Now that same daughter is returning her wordly possessions back to our underground cement shit-pod because she’s moving to St. Croix just in time to ruin MY big holiday, Halloween. Then there’s #3 who has been prepping me about staying in New York to get her Master’s degree.
Now that I’ve given my history on packing, along with my emotional flaw of not being able to shove my kids out of the nest, maybe my 3 kids will get off my ass about why I don’t ever go down the basement let alone have the ambition to pack up, clean up, and organize the basement shit-pod as I’ve done for the past 24 years in just this house alone. Asides from my pink tinsel Christmas tree adorned with cheesy flamingos and Darien pink and lime green balls, there is nothing of importance down there except maybe the geriatric commode that I use as a flower planter. Everything that means anything to me has two legs, a smart ass mouth, and usually leaves with a rolling suitcase or duffel bag.
Coincidentally, I was already writing this post while laying in bed alongside a mountain of kleenex on a sick day, when my daughter sent me a text message that morning which read, “Wanna send me a love email?!? Mom’s wise words of wisdom on moving and how everything will be ok?!? I could use one .. ha ha ..” This from the defector who will be ruining my Halloween when she moves to St. Croix. So, as the saver of everything, I re-sent her an excerpt of a New Year’s letter I had sent to all three of my children in December 2012. As I told her, at least I’m consistent because what I wrote 3 years ago still applies today.

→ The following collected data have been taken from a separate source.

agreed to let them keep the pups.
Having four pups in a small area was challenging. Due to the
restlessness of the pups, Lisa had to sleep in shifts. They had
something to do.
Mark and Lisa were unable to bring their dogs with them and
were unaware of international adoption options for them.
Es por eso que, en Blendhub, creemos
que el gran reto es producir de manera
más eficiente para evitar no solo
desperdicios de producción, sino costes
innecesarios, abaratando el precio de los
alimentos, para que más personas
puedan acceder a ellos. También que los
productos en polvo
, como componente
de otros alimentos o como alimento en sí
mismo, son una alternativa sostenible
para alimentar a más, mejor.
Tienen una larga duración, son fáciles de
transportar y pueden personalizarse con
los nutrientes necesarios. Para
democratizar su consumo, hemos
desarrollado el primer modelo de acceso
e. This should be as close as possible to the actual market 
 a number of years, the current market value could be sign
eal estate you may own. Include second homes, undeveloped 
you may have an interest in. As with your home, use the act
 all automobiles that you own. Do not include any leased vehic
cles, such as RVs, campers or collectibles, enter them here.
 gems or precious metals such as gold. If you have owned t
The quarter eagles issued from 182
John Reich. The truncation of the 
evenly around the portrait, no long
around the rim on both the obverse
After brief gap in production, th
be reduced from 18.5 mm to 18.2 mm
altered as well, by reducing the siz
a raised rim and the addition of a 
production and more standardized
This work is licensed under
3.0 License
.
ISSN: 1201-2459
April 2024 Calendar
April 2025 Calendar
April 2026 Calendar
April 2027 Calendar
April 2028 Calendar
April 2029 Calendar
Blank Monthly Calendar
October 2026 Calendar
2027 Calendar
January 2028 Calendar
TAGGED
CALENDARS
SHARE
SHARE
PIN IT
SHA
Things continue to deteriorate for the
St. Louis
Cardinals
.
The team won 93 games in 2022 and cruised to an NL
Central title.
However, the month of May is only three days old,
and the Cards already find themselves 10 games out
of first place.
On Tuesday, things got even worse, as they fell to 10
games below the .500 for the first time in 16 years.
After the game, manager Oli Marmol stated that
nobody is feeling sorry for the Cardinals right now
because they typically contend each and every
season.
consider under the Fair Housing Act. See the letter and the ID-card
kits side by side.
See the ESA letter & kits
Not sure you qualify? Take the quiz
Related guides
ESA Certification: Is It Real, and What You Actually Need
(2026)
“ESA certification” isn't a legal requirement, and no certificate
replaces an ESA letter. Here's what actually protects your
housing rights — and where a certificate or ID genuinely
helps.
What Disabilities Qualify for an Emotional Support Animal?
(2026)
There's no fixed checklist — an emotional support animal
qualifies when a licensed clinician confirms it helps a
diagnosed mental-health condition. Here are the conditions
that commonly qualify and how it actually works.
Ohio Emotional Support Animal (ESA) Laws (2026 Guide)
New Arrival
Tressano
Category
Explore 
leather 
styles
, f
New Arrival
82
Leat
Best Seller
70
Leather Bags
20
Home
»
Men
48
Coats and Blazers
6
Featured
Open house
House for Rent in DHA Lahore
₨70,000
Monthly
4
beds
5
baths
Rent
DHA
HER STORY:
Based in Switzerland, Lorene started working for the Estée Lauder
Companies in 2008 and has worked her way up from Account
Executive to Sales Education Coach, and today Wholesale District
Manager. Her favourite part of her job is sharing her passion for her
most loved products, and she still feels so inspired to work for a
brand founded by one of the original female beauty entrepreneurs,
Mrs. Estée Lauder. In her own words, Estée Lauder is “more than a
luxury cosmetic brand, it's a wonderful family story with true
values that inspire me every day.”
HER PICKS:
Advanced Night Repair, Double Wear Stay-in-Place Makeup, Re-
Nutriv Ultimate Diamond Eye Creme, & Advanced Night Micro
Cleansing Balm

Being the middle child, you’ve had to endure some situations with your siblings and have done it with grace and kindness. You’re the on-the-move child much like your brother & me. If you keep moving, it makes it easier to cope & ignore what’s really bothering you. I will say the same to all three of you – DO WHAT MAKES YOU HAPPY. I will never get in your way or guilt you. I may gently guide you if I think you’re truly making a huge error in judgement and only when I know from my past experience that the end result won’t be a good one. You’re on a good path to independence and I commend you for sticking it out with a shit paying job. In the end, I’m sure there will be a reward for you. Any job you do is worthy job if you do your best! Carry on.
The simple truth is I love and adore my 3 children. I embrace and cherish all their differences. I am proud of the adults they have become, and if I didn’t like the little bastards so much, I wouldn’t suck so bad at launching them. Besides, does she seriously think my ass won’t be hopping flights to St. Croix or buying an in-law bungalow next door and doing my laundry in her house….or “borrowing” her underwear, eggs, toilet paper, paper towel, toothpaste, kleenex, shampoo, conditioner, body soap, cleaning supplies, etc? Matter of fact, I plan on waltzing down her driveway decked out in one of her brand new outfits, wearing one of her thongs over it as payback for all the years of borrowing my underwear and clothes.